Almost all of the pieces here use the ensemble of the voice for its instrumentation; stretched, pitch shifted, cut and repeated to create a ‘texture of one’, with Ailie Ormston providing non-vocal instrumentation on several of the tracks. The text of The Rapture of Cellular Accretion is embedded within a febrile code world conceived and designed by artist Al White.

Market is pleased to invite you to a digital event on Sunday February 28th, where the text will be launched at 7.30pm as a pdf, and the audio piece will be broadcasted from the website at 8pm. The Rapture of Cellular Accretion will be available to explore from the Market website after the launch, and a physical version of the piece can be purchased as a limited edition package of artwork, text and tape here.

Credits:

Music: Lucy Duncombe

Text: Lucy Duncombe

Instrumentation on Several Tracks: Ailie Ormston

Artwork: Al White


Lucy Duncombe is a Glasgow-based musician and artist, interested in the ways in which transposition of the voice and language onto machinic technologies can disrupt or alter its relationship to the body, dispersing the voice across multiple temporalities, objects and simulated spaces.

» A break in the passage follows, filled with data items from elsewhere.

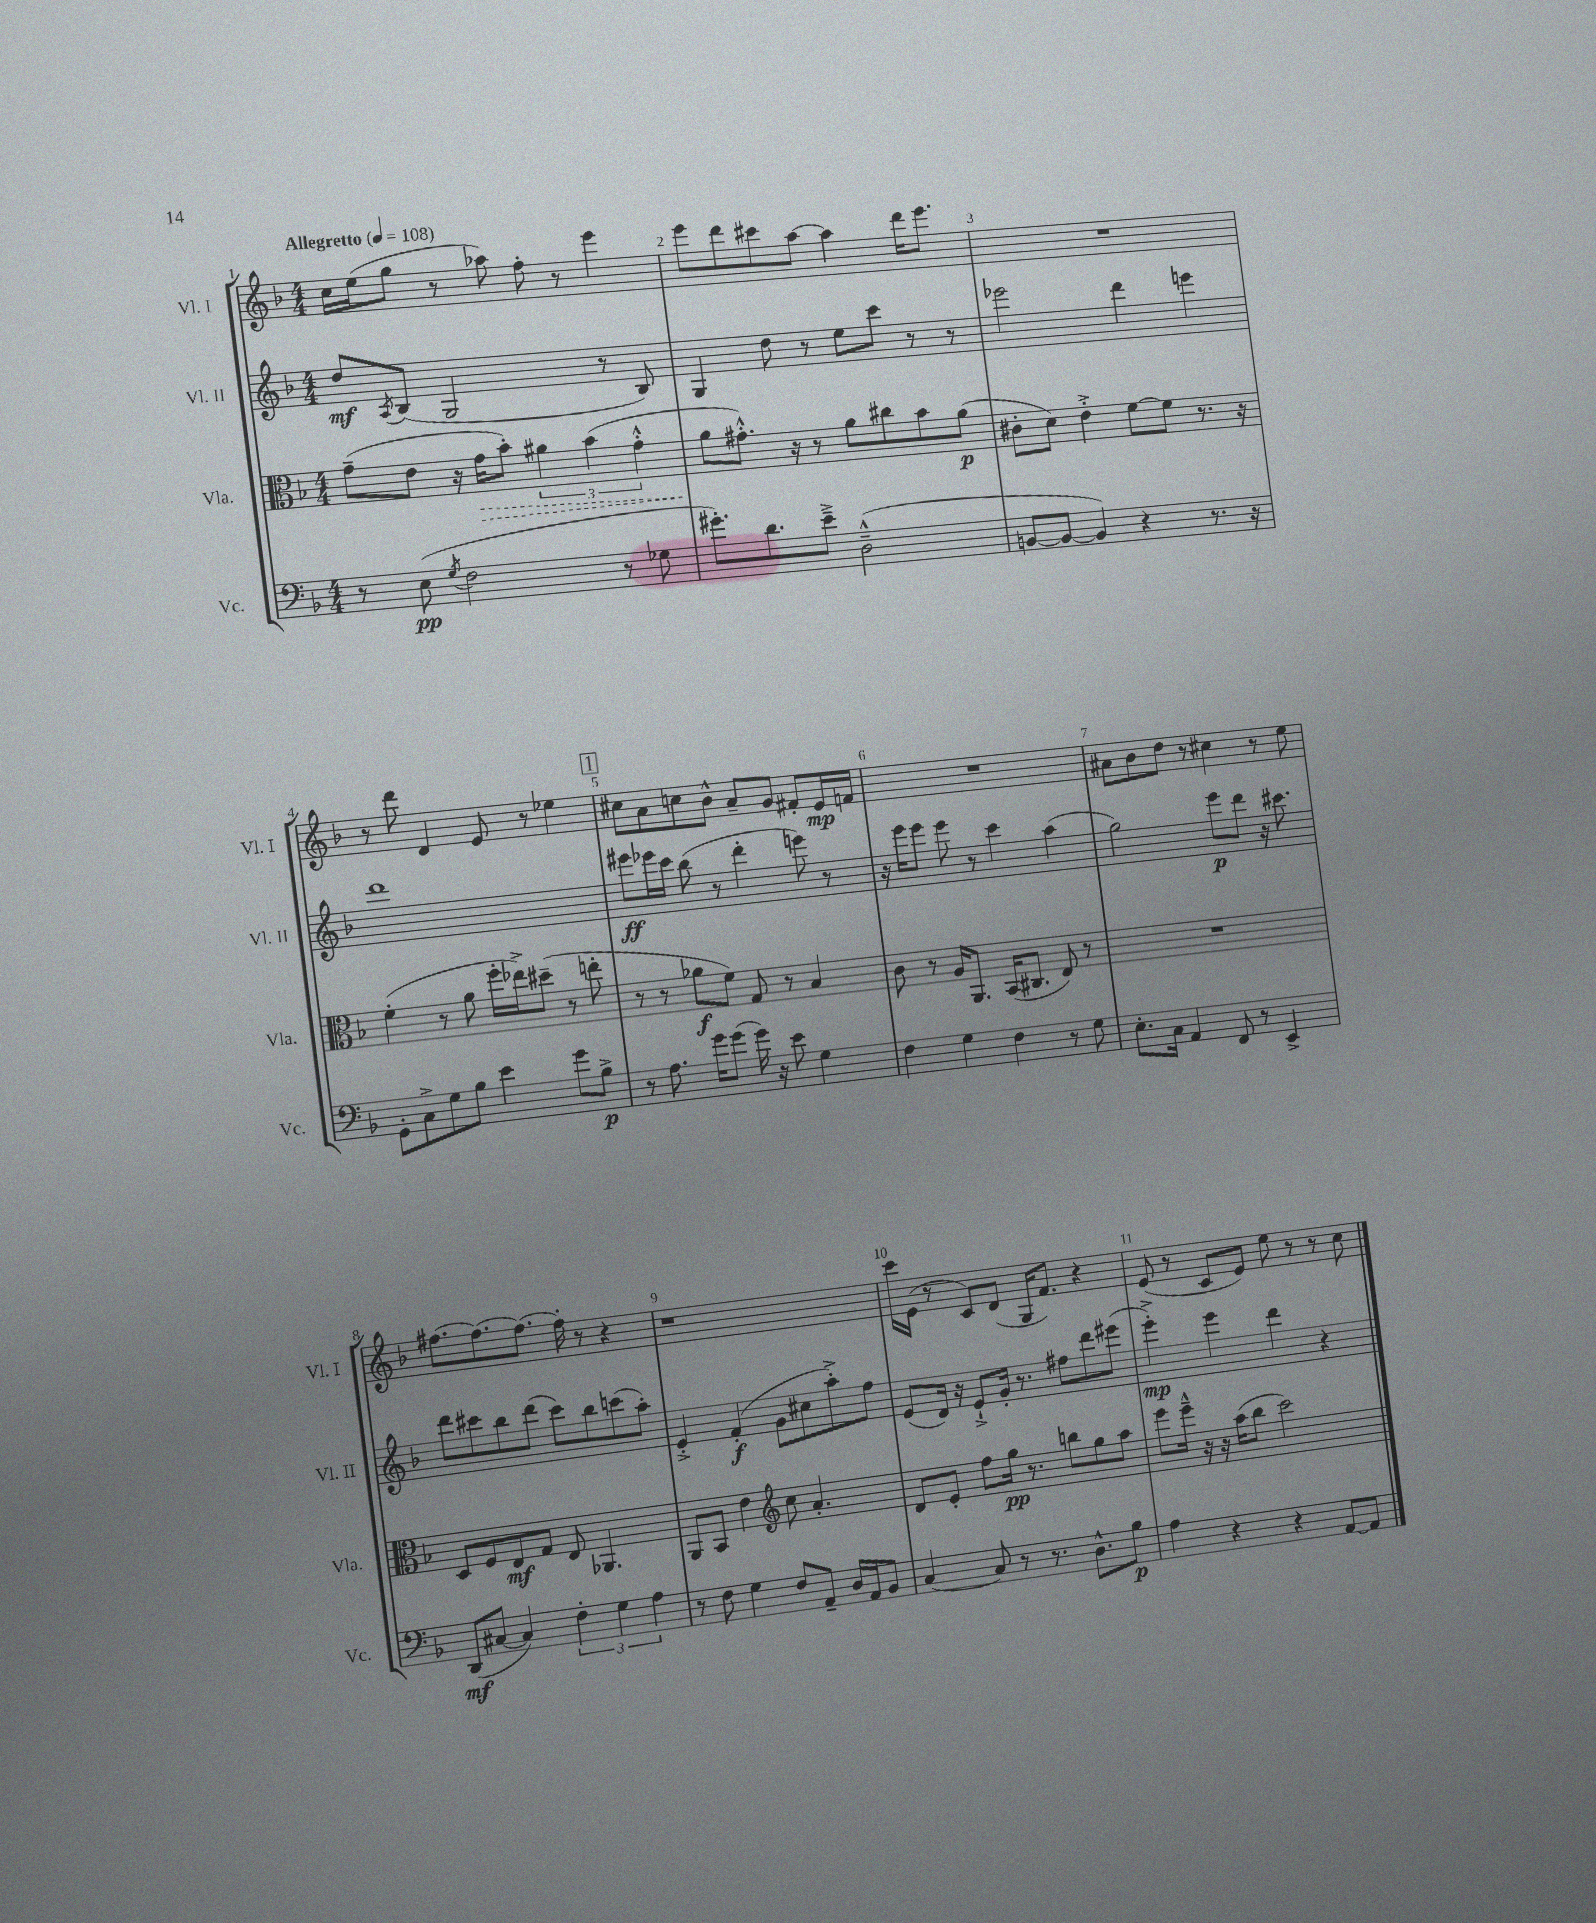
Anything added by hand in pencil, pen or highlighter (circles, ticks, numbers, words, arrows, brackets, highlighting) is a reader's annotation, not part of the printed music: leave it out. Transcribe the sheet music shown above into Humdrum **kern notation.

**kern	**kern	**kern	**kern
*staff4	*staff3	*staff2	*staff1
*clefF4	*clefC3	*clefG2	*clefG2
*k[b-]	*k[b-]	*k[b-]	*k[b-]
*M4/4	*M4/4	*M4/4	*M4/4
*MM108	*MM108	*MM108	*MM108
8r	(8g~	8dd	16cc
.	.	.	(16ee
.	.	8qA	.
(8E	8e	(8B-	8gg
8qG	.	.	.
2F	16r	2G	8r
.	16g	.	.
.	8b-')	.	8aa-)
.	6a#	.	8ff'
.	.	.	8r
.	(6b-	.	.
8r	.	8r	4eee
.	6g'^^	.	.
8G-	.	8B-)	.
=	=	=	=
8.g#')	8a	4G	8eee
.	8.g#'^^)	.	8ddd
8.d	.	.	.
.	.	8dd	8ccc#
.	16r	.	.
8e~^	8r	8r	[8aa
(2D~^^	8a	8ee	4aa]
.	8cc#	8ccc	.
.	8b-	8r	16ddd
.	.	.	8.eee
.	(8a	8r	.
=	=	=	=
[8BB	8c#'	2eee-	1r
8BB_	8d)	.	.
4BB])	4e'^	.	.
4r	[8f	4ddd	.
.	8f]	.	.
8.r	8.r	4eee	.
16r	16r	.	.
=	=	=	=
8GG'	(4f'	1ddd	8r
8C^	.	.	8ddd
8G	8r	.	4d
8B-	8a	.	.
4e	16ff'	.	8e
.	16ee-^)	.	.
.	(8dd#~	.	8r
8g	8r	.	4ee-
8B-^	8ee'	.	.
=	=	=	=
8r	8r	8eee#	8cc#
8.A	8r	16eee-	8a
.	.	16ccc	.
.	8a-	(8bb-	8cc
16g	.	.	.
(8g	8f)	8r	8b-^^
16g)	8G	4ddd'	8a~
16r	.	.	.
8e	8r	.	8g
4G	4B-	8eee)	8f#'
.	.	8r	16e
.	.	.	16f
=	=	=	=
4F	8c	16r	1r
.	.	16eee	.
.	8r	8eee	.
4G	16A	8eee	.
.	8.AA	.	.
.	.	8r	.
4F	(16BB-	4ccc	.
.	8.C#	.	.
8r	8E)	(4aa	.
8G	8r	.	.
=	=	=	=
8.E'	1r	2gg)	8a#
.	.	.	8b-
16C	.	.	.
4AA	.	.	8dd
.	.	.	8r
8FF	.	8eee	4cc#
8r	.	8ddd	.
4EE^	.	16r	8r
.	.	8.ccc#	.
.	.	.	8ee
=	=	=	=
(8DD	8D	8ddd	[8.ff#
[8C#	8F	8ccc#	.
.	.	.	8.ff#_
4C#])	8E	8bb-	.
.	8G	(8ddd	8.ff#_
6F'	8E	8ccc#)	.
.	.	.	16ff#']
.	4.AA-	8bb-	8r
6G	.	.	.
.	.	(8ccc	4r
6A	.	.	.
.	.	8aa')	.
=	=	=	=
8r	8AA	4e'^	1r
8F	8BB-	.	.
4G	4e	(4f'	.
*	*clefG2	*	*
8F	8cc	8g	.
8AA~	4.a'	8cc#	.
16D	.	8aa'^)	.
16AA	.	.	.
8BB-	.	8ff	.
=	=	=	=
[4C	8d	(8e	16ccc
.	.	.	(16e
.	8e'	16d)	8r
.	.	16r	.
8C]	8ff	8e`^	8c)
8r	16gg	16g'	(8d
.	8.r	8.r	.
8.r	.	.	16G
.	.	.	8.f)
.	8bb	8ff#	.
8.D^^	.	.	.
.	8gg	8ddd	4r
8B-	8aa	(8eee#	.
=	=	=	=
4A	8eee	4eee'^)	(8e
.	16eee~^^	.	8r
.	16r	.	.
4r	16r	4eee	8c
.	(16aa	.	.
.	8bb-	.	8e)
4r	2ccc)	4ddd	8ee
.	.	.	8r
[8AA	.	4r	8r
8AA]	.	.	8cc
==	==	==	==
*-	*-	*-	*-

Duncombe’s previous works include And If I Was A Word Could My Letters Number A Hundred, More Likely Coarse and Guttural, One Syllable Anglo Saxon (David Dale Gallery, 2019), The Yips (Celine Gallery, 2018), Pop Ago, (Counterflows Festival, Tramway, 2018), Labyrinthine, (The National Opera of Belgium, 2015, and BBC ‘Here and Now’ Tectonics Festival, 2016), a chamber opera co-composed with video artist and performer Anneke Kampman and Jane Dickson.